_CONSIGNE 1:_
Déterminez combien de lignes contiennent la chaîne "über". Donnez uniquement ce nombre.

_EXTRAIT DE PAGE:_
☆ ☆ ☆ ☆ ☆

Malgré l’annulation de la visite du président russe à Paris pour cause de bombardement d’Alep, tout le monde est d’accord, à droite et à gauche: il faut parler avec Poutine.
Mais il y a manière et manière de s’adresser à lui et de tenter de nouer un dialogue. Deux livres qui dévoilent, entre autres, les coulisses de la vie diplomatique, proposent un compte-rendu contrasté d’entretiens de François Hollande et de Nicolas Sarkozy avec le chef du Kremlin.
1.Méthode Hollande
L’ouvrage le plus récent est le pavé de Gérard Davet et Fabrice Lhomme, «Un président ne devrait pas dire ça…» Les secrets d’un quinquennat. Le président de la République reconstitue lui-même pour les deux journalistes un dialogue avec Poutine. Il réfute l’assimilation de tous les opposants à Bachar el-Assad aux terroristes.
Poutine: «–Vous dites ça parce que vous avez des musulmans en France et que vous voulez les protéger.
Hollande: –Au Mali, on est intervenus, oui, mais les musulmans ne nous ont rien demandé, faut sortir ça à d’autres.»
«Agacé par la mauvaise foi poutinienne, Hollande ne peut s’empêcher de provoquer son homologue russe, poursuivent les auteurs: Vous n’allez pas me dire que Bachar el-Assad, c’est un régime démocratique, lui lance-t-il. Sauf à penser qu’on l’est lorsque l’on est élu avec 98%. Vous avez connu ça dans votre propre pays.»
On ne connaîtra pas la réponse de Poutine.
2.Méthode Sarkozy
Nicolas Sarkozy aussi se piquait de faire preuve de fermeté vis-à-vis son interlocuteur russe. A l’orée de la campagne présidentielle de 2007, dans un entretien accordé au magazine Le Meilleur des mondes (novembre 2006), il annonçait même qu’il ne serrerait pas les mains «tachées du sang des Tchétchènes».
C’est sur le même ton qu’il avait entrepris de s’adresser à Vladimir Poutine lors de leur première rencontre officielle, à l’occasion du sommet du G8 à Heiligendamm, en juillet 2007 en Allemagne. Dans son livre La France russe, Nicolas Hénin rapporte le dialogue entre les deux hommes.

☆ ☆ ☆ ☆ ☆

_CONSIGNE 2:_
D'après l'extrait de page, à quelle occasion a eu lieu la première rencontre officielle entre Nicolas Sarkozy et Vladimir Poutine ?

Données enregistrées
☆ ☆ ☆ ☆ ☆

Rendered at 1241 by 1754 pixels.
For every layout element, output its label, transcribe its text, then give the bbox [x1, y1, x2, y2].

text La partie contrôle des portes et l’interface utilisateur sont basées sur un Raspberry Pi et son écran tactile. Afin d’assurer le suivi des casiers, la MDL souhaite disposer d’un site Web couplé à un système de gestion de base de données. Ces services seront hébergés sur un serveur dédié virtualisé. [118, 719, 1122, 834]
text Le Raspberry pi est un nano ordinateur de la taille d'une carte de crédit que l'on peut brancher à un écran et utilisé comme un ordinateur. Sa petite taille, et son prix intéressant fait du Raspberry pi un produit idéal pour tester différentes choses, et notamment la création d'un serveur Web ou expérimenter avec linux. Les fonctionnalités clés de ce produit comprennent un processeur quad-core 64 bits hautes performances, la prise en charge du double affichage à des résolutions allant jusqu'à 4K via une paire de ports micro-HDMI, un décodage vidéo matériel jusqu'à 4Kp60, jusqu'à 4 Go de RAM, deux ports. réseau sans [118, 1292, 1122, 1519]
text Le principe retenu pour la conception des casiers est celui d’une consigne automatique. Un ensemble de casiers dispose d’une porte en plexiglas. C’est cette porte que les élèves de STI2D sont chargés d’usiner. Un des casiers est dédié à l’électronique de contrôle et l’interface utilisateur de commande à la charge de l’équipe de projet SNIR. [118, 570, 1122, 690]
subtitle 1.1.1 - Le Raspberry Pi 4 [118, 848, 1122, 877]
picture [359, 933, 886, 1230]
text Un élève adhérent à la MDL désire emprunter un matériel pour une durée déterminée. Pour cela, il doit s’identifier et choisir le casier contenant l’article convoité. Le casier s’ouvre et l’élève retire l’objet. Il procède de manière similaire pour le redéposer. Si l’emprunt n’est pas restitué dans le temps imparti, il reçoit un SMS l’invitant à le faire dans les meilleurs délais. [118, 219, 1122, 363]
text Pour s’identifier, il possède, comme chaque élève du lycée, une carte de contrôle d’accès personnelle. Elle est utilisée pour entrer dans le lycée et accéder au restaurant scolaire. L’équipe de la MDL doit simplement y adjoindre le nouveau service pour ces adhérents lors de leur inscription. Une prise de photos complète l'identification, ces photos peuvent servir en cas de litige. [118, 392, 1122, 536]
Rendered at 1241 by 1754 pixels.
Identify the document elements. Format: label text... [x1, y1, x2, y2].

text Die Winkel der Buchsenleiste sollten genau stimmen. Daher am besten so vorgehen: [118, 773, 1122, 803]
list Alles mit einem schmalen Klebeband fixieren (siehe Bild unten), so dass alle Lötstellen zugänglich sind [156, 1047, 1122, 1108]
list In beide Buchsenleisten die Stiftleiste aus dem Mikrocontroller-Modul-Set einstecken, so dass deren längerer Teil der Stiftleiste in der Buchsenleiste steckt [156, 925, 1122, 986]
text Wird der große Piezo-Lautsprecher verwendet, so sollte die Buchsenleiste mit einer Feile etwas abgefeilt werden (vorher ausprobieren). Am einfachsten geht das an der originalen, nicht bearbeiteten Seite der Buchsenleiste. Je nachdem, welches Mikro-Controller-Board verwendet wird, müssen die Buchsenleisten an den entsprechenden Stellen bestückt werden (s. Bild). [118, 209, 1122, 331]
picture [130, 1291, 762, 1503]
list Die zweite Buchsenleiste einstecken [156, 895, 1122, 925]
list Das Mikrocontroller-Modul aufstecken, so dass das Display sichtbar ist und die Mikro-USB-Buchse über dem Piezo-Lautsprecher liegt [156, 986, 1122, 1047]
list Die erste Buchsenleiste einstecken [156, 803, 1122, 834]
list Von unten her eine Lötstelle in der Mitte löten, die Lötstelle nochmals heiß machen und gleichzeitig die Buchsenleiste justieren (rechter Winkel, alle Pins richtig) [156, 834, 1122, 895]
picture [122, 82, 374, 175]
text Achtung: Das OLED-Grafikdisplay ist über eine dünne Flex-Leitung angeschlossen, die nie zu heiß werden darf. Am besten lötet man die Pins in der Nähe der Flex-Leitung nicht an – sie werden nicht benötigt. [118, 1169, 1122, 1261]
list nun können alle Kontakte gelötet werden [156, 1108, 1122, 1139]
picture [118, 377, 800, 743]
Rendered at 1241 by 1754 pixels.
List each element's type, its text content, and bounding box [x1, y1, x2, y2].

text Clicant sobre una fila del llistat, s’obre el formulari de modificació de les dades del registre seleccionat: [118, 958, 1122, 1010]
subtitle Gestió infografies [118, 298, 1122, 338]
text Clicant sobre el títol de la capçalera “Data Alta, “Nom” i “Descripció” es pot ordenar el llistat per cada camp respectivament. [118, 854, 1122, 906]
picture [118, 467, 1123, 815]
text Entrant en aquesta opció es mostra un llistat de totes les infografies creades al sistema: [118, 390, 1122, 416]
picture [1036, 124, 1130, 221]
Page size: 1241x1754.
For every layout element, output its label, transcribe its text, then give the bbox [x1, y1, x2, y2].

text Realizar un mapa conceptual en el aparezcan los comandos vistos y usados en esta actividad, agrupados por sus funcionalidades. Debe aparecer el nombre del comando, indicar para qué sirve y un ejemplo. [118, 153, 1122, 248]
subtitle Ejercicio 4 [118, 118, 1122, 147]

☆ ☆ ☆ ☆ ☆

_RÉPONSE CORRECTE 1:_
2

_RÉPONSE CORRECTE 2:_
Elle a eu lieu lors du sommet du G8 à Heiligendamm, en Allemagne, en juillet 2007.